### [PROVIDED TEXT]
Why do you still need the full barrier?  AFAICS, it was necessary before
because of the Dekker-like synchronization between nwaiters and value --
but you've changed that (or not?).

> -  if (isem->nwaiters > 0)
> +  /* This is always a sufficient condition to detect waiters.  This is because
> +     once there is either a waiter or a poster, the value is always non-zero at
> +     this point, either because sem_post set it to a positive value or sem_wait
> +     set it to a negative value.  There is a transient condition whe it could
> +     be 0 with a waiter.  This happens when a waiter is cancelled and another
> +     waiter arrives, where a race condition causes the value to be 0 before the
> +     futex_wait is called.  That is fixed immediately since the futex_wait will
> +     return immediately with EWOULDBLOCK, fix the value and go back to
> +     sleep in futex_wait.  */

Why would this condition be the *only* case where this can happen?  I
think this should be documented.  And it will get easier if you document
the state flow for the whole algorithm :)

### [AIM OF THE TASK]
Reproduce the review comment starting at "Why do you still" and ending at "that (or not?).", renaming "barrier" to "fence".

Lines excerpted from a collection

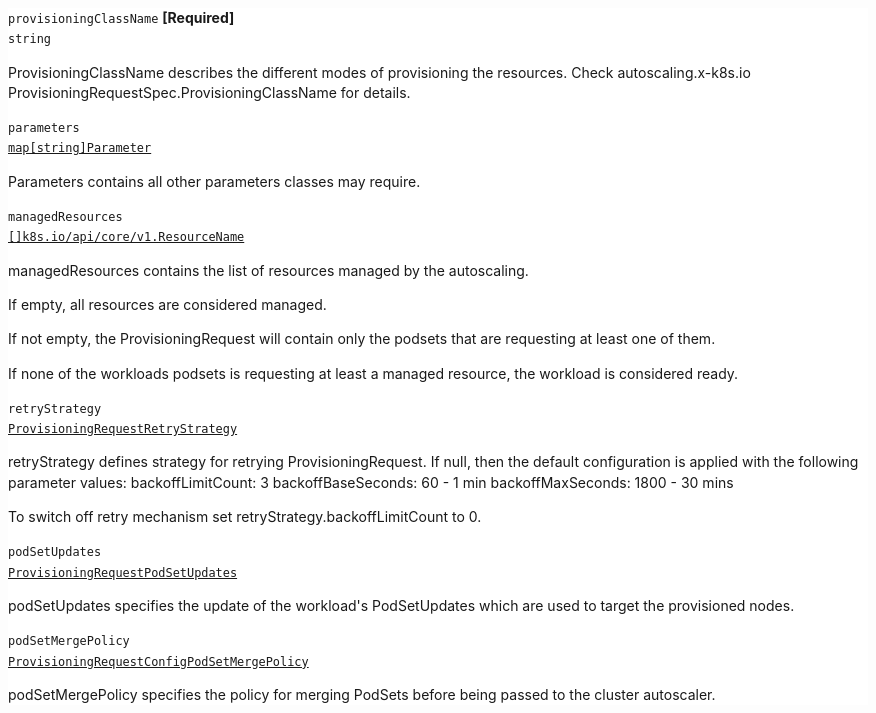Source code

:   
<tr><td><code>provisioningClassName</code> <B>[Required]</B><br/>
<code>string</code>
</td>
<td>
   <p>ProvisioningClassName describes the different modes of provisioning the resources.
Check autoscaling.x-k8s.io ProvisioningRequestSpec.ProvisioningClassName for details.</p>
</td>
</tr>
<tr><td><code>parameters</code><br/>
<a href="#kueue-x-k8s-io-v1beta1-Parameter"><code>map[string]Parameter</code></a>
</td>
<td>
   <p>Parameters contains all other parameters classes may require.</p>
</td>
</tr>
<tr><td><code>managedResources</code><br/>
<a href="https://kubernetes.io/docs/reference/generated/kubernetes-api/v1.28/#resourcename-v1-core"><code>[]k8s.io/api/core/v1.ResourceName</code></a>
</td>
<td>
   <p>managedResources contains the list of resources managed by the autoscaling.</p>
<p>If empty, all resources are considered managed.</p>
<p>If not empty, the ProvisioningRequest will contain only the podsets that are
requesting at least one of them.</p>
<p>If none of the workloads podsets is requesting at least a managed resource,
the workload is considered ready.</p>
</td>
</tr>
<tr><td><code>retryStrategy</code><br/>
<a href="#kueue-x-k8s-io-v1beta1-ProvisioningRequestRetryStrategy"><code>ProvisioningRequestRetryStrategy</code></a>
</td>
<td>
   <p>retryStrategy defines strategy for retrying ProvisioningRequest.
If null, then the default configuration is applied with the following parameter values:
backoffLimitCount:  3
backoffBaseSeconds: 60 - 1 min
backoffMaxSeconds:  1800 - 30 mins</p>
<p>To switch off retry mechanism
set retryStrategy.backoffLimitCount to 0.</p>
</td>
</tr>
<tr><td><code>podSetUpdates</code><br/>
<a href="#kueue-x-k8s-io-v1beta1-ProvisioningRequestPodSetUpdates"><code>ProvisioningRequestPodSetUpdates</code></a>
</td>
<td>
   <p>podSetUpdates specifies the update of the workload's PodSetUpdates which
are used to target the provisioned nodes.</p>
</td>
</tr>
<tr><td><code>podSetMergePolicy</code><br/>
<a href="#kueue-x-k8s-io-v1beta1-ProvisioningRequestConfigPodSetMergePolicy"><code>ProvisioningRequestConfigPodSetMergePolicy</code></a>
</td>
<td>
   <p>podSetMergePolicy specifies the policy for merging PodSets before being passed
to the cluster autoscaler.</p>
</td>
</tr>
</tbody>
</table>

### [OUTPUT BELOW]
Why do you still need the full fence?  AFAICS, it was necessary before
because of the Dekker-like synchronization between nwaiters and value --
but you've changed that (or not?).